La Fdsea et l’Unpt mettent en garde contre la mise à disposition de terres à des sociétés transfrontalières pour la production de pommes de terre.

Ne pas laisser partir la marchandise à vil prix.
Ne pas laisser partir la marchandise à vil prix.
© S. Leitenberger

La pratique se généralise depuis plusieurs années, mais avec un tel retournement de conjoncture, elle met en avant plusieurs incohérences de marché : des sociétés de productions notamment belges, mais aussi hollandaises ou luxembourgeoises, proposent de «louer» à l’année des surfaces de terres agricoles pour y produire de la pomme de terre. L’entreprise s’engage d’un côté à acheter les pommes de terre, et de l’autre à réaliser l’intégralité des travaux. Plus ou moins bien encadrée juridiquement ou contractuellement, cette pratique mène à une instabilité extrême du marché, avec une nouveauté cet automne : là où l’agriculteur auparavant se croyait «tranquille», il s’avère cette année qu’il peut être pris en otage dans une guerre industrielle et commerciale dans laquelle l’industrie française est la principale victime.
En effet, plusieurs de ces entreprises ont annoncé aux agriculteurs ayant mis leur terre à disposition qu’ils «cassaient» les contrats, et ne viendraient pas récolter, ni prendre les pommes de terre. Charge aux agriculteurs de le faire…
Horreur pour un producteur qui, naturellement, n’est ni équipé en matériel de récolte ou en capacité de stockage, ni dans le circuit commercial totalement étouffé cette année, et donc se retrouve en situation extrêmement précaire.

Cercle vicieux
Surprise ensuite, puisqu’une autre société (ou parfois la même !) propose une prestation d’arrachage avec un tarif donné… et minoré voire annulé si l’agriculteur laisse en contrepartie la marchandise !
Résumé : au printemps, je laisse mes terres ; en septembre, elles sont pleines de pommes de terre, et pour les sortir, je dois payer ou donner la marchandise… Ainsi l’industrie a encore plus de volumes (à coût minimum, voire à zéro !) et, elle peut encore plus facilement prendre des parts de marché aux industries françaises.

Consigne 1: Selon le texte, pourquoi le producteur dont le contrat est rompu se retrouve-t-il dans une situation extrêmement précaire ? Répondez en une à trois phrases.
Consigne 2: Reproduisez fidèlement le passage du texte compris entre « Cercle vicieux » et « la marchandise ! », bornes incluses.
Consigne 3: Traduisez en anglais cette phrase du texte : « En effet, plusieurs de ces entreprises ont annoncé aux agriculteurs ayant mis leur terre à disposition qu'ils «cassaient» les contrats, et ne viendraient pas récolter, ni prendre les pommes de terre. »
Les items proviennent d'une autre source.

Données fournies:

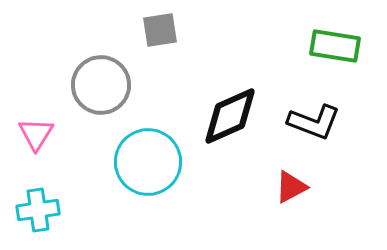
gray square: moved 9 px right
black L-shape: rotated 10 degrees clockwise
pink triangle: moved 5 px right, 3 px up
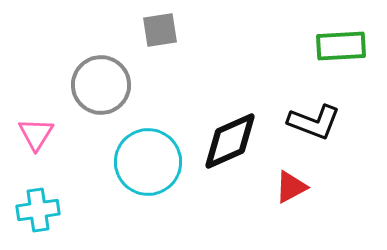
green rectangle: moved 6 px right; rotated 12 degrees counterclockwise
black diamond: moved 25 px down
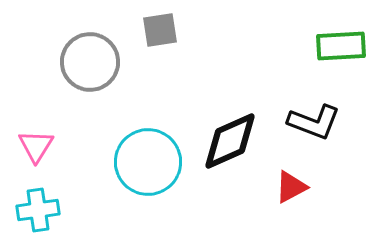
gray circle: moved 11 px left, 23 px up
pink triangle: moved 12 px down
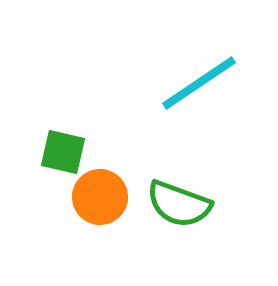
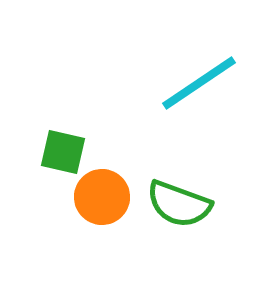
orange circle: moved 2 px right
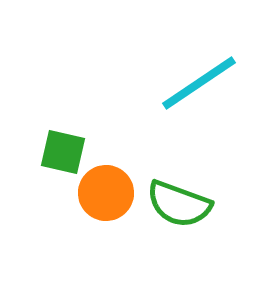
orange circle: moved 4 px right, 4 px up
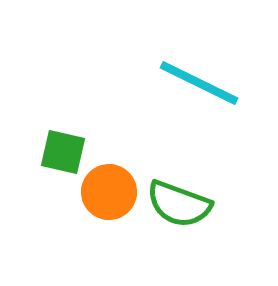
cyan line: rotated 60 degrees clockwise
orange circle: moved 3 px right, 1 px up
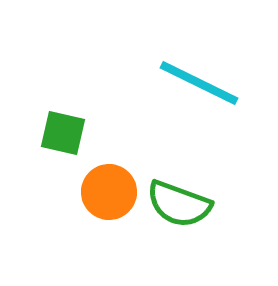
green square: moved 19 px up
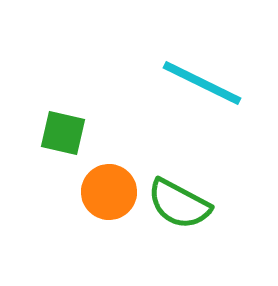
cyan line: moved 3 px right
green semicircle: rotated 8 degrees clockwise
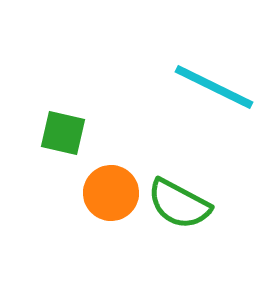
cyan line: moved 12 px right, 4 px down
orange circle: moved 2 px right, 1 px down
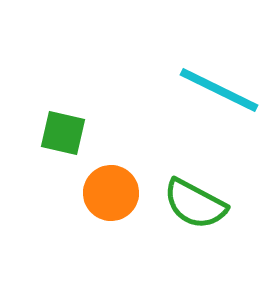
cyan line: moved 5 px right, 3 px down
green semicircle: moved 16 px right
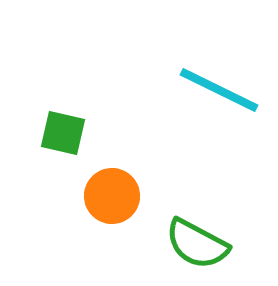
orange circle: moved 1 px right, 3 px down
green semicircle: moved 2 px right, 40 px down
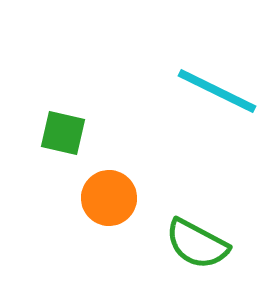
cyan line: moved 2 px left, 1 px down
orange circle: moved 3 px left, 2 px down
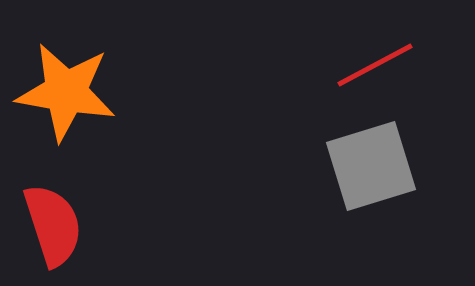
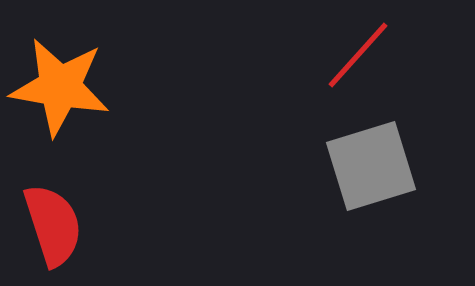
red line: moved 17 px left, 10 px up; rotated 20 degrees counterclockwise
orange star: moved 6 px left, 5 px up
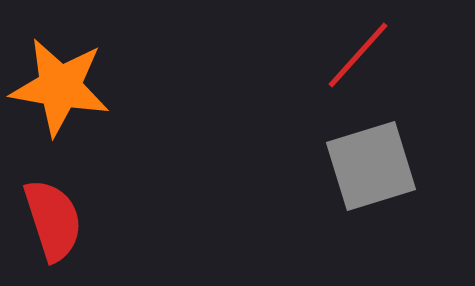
red semicircle: moved 5 px up
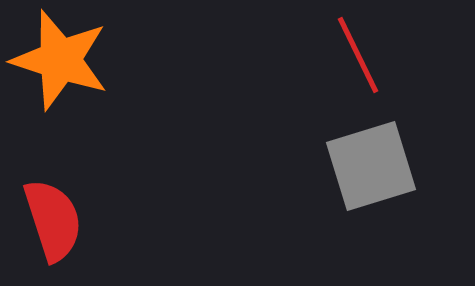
red line: rotated 68 degrees counterclockwise
orange star: moved 27 px up; rotated 8 degrees clockwise
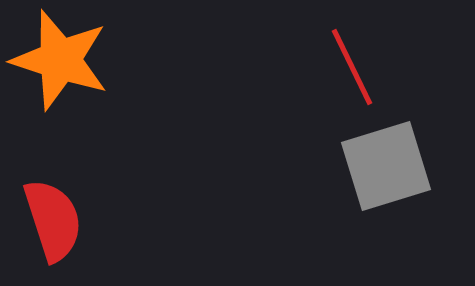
red line: moved 6 px left, 12 px down
gray square: moved 15 px right
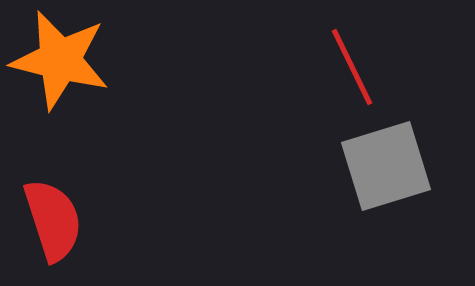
orange star: rotated 4 degrees counterclockwise
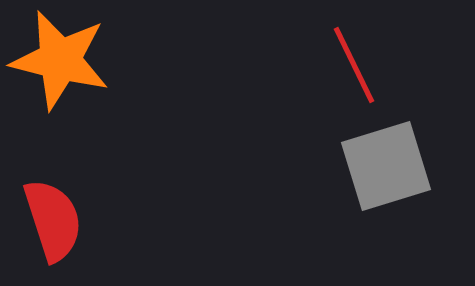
red line: moved 2 px right, 2 px up
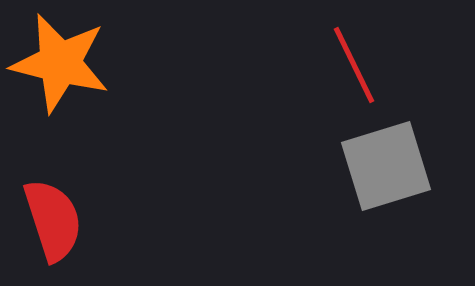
orange star: moved 3 px down
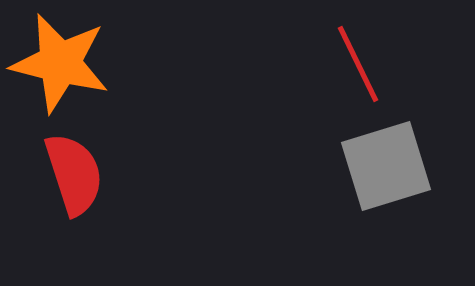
red line: moved 4 px right, 1 px up
red semicircle: moved 21 px right, 46 px up
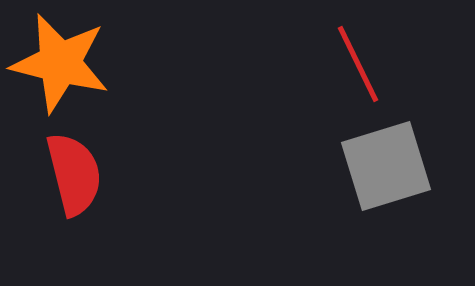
red semicircle: rotated 4 degrees clockwise
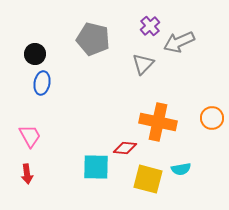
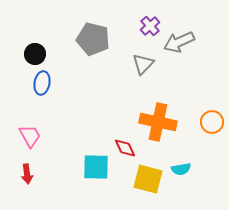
orange circle: moved 4 px down
red diamond: rotated 60 degrees clockwise
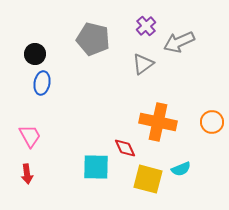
purple cross: moved 4 px left
gray triangle: rotated 10 degrees clockwise
cyan semicircle: rotated 12 degrees counterclockwise
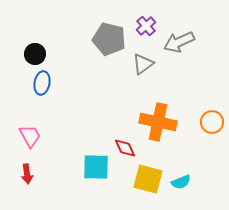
gray pentagon: moved 16 px right
cyan semicircle: moved 13 px down
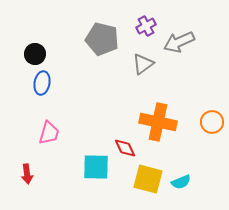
purple cross: rotated 12 degrees clockwise
gray pentagon: moved 7 px left
pink trapezoid: moved 19 px right, 3 px up; rotated 45 degrees clockwise
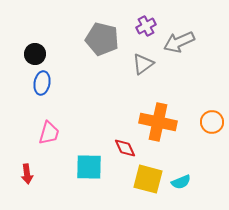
cyan square: moved 7 px left
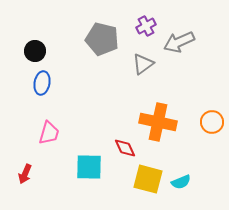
black circle: moved 3 px up
red arrow: moved 2 px left; rotated 30 degrees clockwise
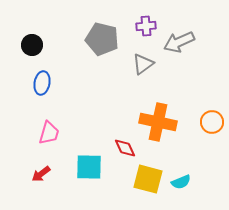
purple cross: rotated 24 degrees clockwise
black circle: moved 3 px left, 6 px up
red arrow: moved 16 px right; rotated 30 degrees clockwise
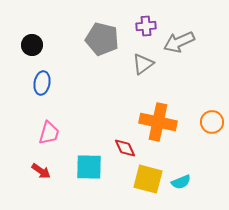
red arrow: moved 3 px up; rotated 108 degrees counterclockwise
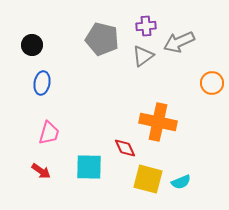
gray triangle: moved 8 px up
orange circle: moved 39 px up
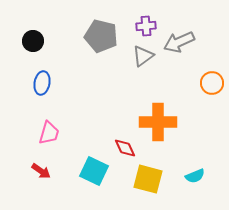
gray pentagon: moved 1 px left, 3 px up
black circle: moved 1 px right, 4 px up
orange cross: rotated 12 degrees counterclockwise
cyan square: moved 5 px right, 4 px down; rotated 24 degrees clockwise
cyan semicircle: moved 14 px right, 6 px up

Réponse attendue 1: Le producteur doit désormais récolter lui-même les pommes de terre. Or il ne dispose ni de matériel de récolte ni de capacité de stockage. Il n'est pas non plus dans le circuit commercial, totalement étouffé cette année.

Réponse attendue 2:
Cercle vicieux
Surprise ensuite, puisqu’une autre société (ou parfois la même !) propose une prestation d’arrachage avec un tarif donné… et minoré voire annulé si l’agriculteur laisse en contrepartie la marchandise !

Réponse attendue 3: Indeed, several of these companies informed the farmers who had made their land available that they were "breaking" the contracts and would not come to harvest or take the potatoes.